* **What to produce**: Look through the material below and copy exactly the lines from the line with "FIGURE 2 | (A)" to the line with "Figure 8: Storage", those two lines included.

* **Extracted data**:
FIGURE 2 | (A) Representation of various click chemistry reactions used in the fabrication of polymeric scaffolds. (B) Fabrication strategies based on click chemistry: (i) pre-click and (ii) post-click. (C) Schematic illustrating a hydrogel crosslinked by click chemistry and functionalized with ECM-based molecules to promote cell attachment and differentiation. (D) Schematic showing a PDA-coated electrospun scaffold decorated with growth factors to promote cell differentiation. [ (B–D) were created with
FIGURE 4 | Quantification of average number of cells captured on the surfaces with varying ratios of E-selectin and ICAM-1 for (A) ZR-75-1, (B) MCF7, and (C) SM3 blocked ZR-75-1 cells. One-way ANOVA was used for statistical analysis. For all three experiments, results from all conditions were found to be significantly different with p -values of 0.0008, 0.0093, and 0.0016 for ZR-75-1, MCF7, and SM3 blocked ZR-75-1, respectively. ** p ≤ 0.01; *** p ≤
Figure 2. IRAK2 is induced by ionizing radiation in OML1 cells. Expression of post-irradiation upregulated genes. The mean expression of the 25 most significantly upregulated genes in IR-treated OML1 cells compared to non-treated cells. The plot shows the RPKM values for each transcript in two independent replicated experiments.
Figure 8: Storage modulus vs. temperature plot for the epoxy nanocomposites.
---
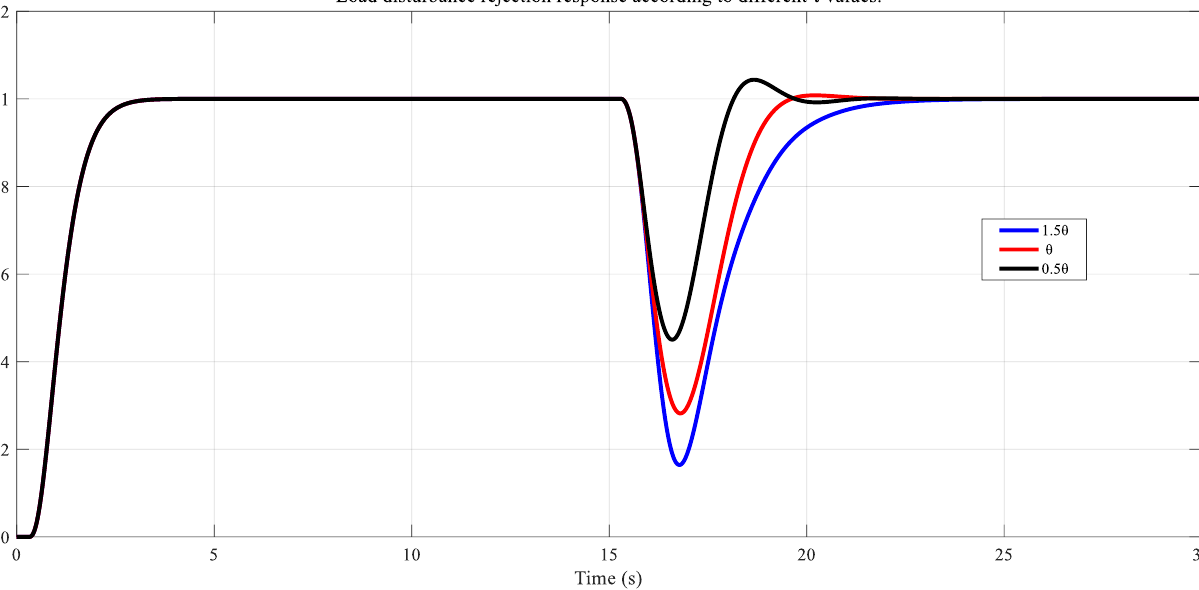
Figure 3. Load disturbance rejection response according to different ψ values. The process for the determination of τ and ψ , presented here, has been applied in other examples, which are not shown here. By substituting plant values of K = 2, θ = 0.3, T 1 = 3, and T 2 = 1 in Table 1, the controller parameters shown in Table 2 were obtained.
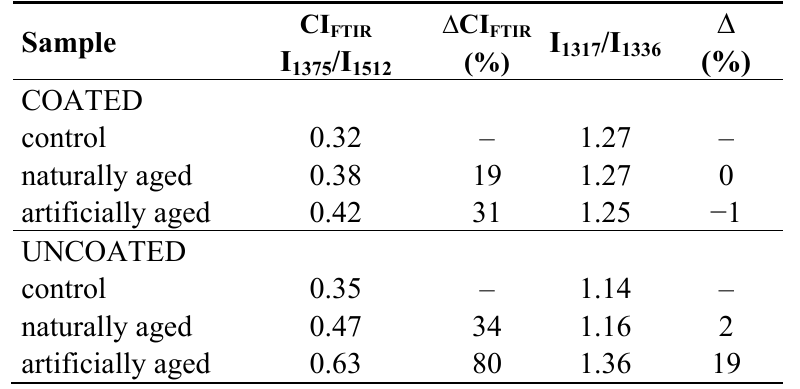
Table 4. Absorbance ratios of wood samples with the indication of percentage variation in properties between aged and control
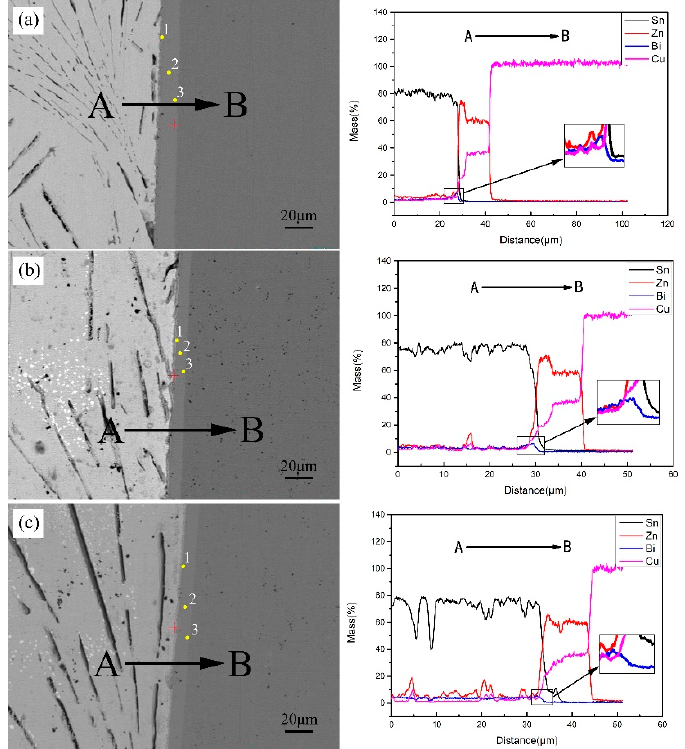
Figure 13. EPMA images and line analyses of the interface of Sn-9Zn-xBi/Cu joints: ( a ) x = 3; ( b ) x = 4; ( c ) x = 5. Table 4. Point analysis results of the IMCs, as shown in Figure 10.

* **Task result**:
FIGURE 2 | (A) Representation of various click chemistry reactions used in the fabrication of polymeric scaffolds. (B) Fabrication strategies based on click chemistry: (i) pre-click and (ii) post-click. (C) Schematic illustrating a hydrogel crosslinked by click chemistry and functionalized with ECM-based molecules to promote cell attachment and differentiation. (D) Schematic showing a PDA-coated electrospun scaffold decorated with growth factors to promote cell differentiation. [ (B–D) were created with
FIGURE 4 | Quantification of average number of cells captured on the surfaces with varying ratios of E-selectin and ICAM-1 for (A) ZR-75-1, (B) MCF7, and (C) SM3 blocked ZR-75-1 cells. One-way ANOVA was used for statistical analysis. For all three experiments, results from all conditions were found to be significantly different with p -values of 0.0008, 0.0093, and 0.0016 for ZR-75-1, MCF7, and SM3 blocked ZR-75-1, respectively. ** p ≤ 0.01; *** p ≤
Figure 2. IRAK2 is induced by ionizing radiation in OML1 cells. Expression of post-irradiation upregulated genes. The mean expression of the 25 most significantly upregulated genes in IR-treated OML1 cells compared to non-treated cells. The plot shows the RPKM values for each transcript in two independent replicated experiments.
Figure 8: Storage modulus vs. temperature plot for the epoxy nanocomposites.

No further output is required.